:: Text shown ::

How Can I Configure WM? - Minimal Install + Xfce

Hello,

Very new to Rocky Linux (and Red Hat/CentOS, gnome, xfce, xfwm).

I followed this guide to create a minimal Rocky installation, followed by this guide to install the xfce desktop (this brought in a bunch of gnome dependencies).

All went well, but I’m having trouble locating the appropriate configuration files for the window manager. It is not clear whether I am running xfce or gnome (or what the relationship is between the two).

My immediate goal is to use my current setup, but have windows display a “Hide” (minimize) button. (Right now, they only display a “Close” button.)

This guide has some suggestions for configuring xfwm4 [note: xfwm4 ver = 4.16.1], but…

  • There is no .themes folder in my home folder
  • There are no xfwm configuration files in my home directory (even under .config)
  • There is a config file located at /usr/share/xfwm4/defaults

… which contains the line…

button_layout=O|SHMC

… which I intepret to mean that the window title bar should display an Option button on the left side of the window, a title bar in the middle of the window, and Shade, Hide, Maximize, and Close buttons on the right side. The only things that appear on my windows are the title and the close button. So apparently, this is not the correct configuration file.

:: Stored entries ::
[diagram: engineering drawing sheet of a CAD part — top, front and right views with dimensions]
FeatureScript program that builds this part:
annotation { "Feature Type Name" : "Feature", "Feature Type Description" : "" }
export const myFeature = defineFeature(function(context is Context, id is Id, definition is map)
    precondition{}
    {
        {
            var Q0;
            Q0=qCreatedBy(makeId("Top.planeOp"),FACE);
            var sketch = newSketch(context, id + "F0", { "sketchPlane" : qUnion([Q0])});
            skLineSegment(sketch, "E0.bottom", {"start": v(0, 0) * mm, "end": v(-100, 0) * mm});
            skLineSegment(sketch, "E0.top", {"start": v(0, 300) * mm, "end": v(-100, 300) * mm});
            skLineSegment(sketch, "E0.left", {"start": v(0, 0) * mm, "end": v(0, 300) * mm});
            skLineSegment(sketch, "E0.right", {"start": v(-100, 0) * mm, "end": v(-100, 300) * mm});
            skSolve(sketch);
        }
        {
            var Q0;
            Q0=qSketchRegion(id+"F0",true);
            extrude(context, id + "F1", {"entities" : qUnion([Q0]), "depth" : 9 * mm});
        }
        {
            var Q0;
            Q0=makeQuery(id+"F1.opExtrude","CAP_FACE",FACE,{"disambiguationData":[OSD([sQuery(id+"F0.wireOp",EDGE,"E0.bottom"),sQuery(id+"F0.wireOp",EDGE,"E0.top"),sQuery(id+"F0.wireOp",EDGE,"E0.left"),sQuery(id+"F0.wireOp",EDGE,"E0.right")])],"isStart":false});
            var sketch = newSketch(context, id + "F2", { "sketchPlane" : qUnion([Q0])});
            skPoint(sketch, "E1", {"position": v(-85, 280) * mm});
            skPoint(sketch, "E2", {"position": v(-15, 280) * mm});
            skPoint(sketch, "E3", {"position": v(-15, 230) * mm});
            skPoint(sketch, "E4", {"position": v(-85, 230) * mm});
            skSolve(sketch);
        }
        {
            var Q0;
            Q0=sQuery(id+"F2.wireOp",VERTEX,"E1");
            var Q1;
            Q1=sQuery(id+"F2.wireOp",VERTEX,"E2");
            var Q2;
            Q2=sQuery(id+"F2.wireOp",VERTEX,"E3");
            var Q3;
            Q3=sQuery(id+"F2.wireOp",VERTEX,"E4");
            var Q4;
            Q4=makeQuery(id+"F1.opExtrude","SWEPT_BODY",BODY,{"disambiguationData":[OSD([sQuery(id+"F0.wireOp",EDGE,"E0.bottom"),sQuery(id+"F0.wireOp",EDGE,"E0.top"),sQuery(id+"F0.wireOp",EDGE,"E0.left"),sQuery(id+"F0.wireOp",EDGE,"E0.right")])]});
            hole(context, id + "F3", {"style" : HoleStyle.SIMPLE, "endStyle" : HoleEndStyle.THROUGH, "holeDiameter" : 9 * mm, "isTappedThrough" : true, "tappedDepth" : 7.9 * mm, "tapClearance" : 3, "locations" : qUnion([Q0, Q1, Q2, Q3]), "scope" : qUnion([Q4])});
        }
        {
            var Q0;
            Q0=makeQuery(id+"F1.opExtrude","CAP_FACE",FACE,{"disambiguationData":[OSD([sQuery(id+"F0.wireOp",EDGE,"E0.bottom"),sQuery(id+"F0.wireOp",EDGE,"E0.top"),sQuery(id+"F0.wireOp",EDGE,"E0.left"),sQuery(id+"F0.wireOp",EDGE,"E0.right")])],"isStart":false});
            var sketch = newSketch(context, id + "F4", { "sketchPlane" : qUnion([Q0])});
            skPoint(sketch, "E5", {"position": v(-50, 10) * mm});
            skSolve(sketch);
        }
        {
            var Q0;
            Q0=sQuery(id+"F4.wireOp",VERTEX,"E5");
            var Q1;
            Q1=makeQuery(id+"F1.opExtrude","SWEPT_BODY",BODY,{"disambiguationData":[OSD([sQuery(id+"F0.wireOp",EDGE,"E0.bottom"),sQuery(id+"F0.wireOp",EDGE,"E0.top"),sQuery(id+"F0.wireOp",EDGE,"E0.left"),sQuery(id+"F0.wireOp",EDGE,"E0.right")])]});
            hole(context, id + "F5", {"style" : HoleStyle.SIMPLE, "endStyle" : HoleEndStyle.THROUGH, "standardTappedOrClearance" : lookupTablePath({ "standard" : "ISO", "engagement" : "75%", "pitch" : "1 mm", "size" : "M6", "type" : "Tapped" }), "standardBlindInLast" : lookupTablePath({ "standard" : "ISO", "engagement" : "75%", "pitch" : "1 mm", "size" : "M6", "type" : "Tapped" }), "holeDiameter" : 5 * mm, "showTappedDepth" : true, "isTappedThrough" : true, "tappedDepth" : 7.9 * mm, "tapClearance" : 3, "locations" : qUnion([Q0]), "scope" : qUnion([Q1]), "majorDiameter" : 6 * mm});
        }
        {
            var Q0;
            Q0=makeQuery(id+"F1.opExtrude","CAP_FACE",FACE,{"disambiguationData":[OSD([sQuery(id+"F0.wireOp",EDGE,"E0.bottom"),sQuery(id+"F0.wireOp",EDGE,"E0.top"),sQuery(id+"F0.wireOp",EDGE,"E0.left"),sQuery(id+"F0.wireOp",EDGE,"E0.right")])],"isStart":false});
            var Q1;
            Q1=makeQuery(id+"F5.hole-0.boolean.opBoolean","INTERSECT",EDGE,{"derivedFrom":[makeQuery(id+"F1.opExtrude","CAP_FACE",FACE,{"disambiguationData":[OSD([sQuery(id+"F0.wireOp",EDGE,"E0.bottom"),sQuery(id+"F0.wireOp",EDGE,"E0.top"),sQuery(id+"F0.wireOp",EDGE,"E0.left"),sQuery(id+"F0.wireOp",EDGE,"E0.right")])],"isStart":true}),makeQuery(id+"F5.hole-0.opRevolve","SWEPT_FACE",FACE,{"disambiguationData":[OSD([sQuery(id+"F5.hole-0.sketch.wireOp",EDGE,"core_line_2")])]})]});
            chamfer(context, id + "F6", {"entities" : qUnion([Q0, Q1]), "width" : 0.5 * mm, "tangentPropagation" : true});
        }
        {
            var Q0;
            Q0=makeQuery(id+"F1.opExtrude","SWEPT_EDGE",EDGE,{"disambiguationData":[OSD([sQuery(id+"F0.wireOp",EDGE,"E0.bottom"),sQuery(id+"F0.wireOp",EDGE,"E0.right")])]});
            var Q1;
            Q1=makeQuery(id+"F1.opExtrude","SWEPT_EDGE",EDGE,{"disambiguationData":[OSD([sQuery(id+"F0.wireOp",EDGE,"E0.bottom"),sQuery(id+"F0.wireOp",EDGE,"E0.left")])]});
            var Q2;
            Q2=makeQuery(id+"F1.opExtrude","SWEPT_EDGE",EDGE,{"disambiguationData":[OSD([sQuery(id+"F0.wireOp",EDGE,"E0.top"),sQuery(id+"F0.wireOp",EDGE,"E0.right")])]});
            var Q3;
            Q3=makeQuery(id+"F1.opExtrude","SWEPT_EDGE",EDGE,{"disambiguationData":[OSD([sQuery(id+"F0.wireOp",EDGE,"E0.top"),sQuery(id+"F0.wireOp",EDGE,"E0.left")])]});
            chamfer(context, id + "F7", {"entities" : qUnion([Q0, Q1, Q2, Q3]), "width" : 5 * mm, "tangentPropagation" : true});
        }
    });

:: The exercise ::
Edit the stretch of the window manager post from "Very new to" through "of gnome dependencies).", changing "bunch" to "number".

:: Full answer ::
Very new to Rocky Linux (and Red Hat/CentOS, gnome, xfce, xfwm).

I followed this guide to create a minimal Rocky installation, followed by this guide to install the xfce desktop (this brought in a number of gnome dependencies).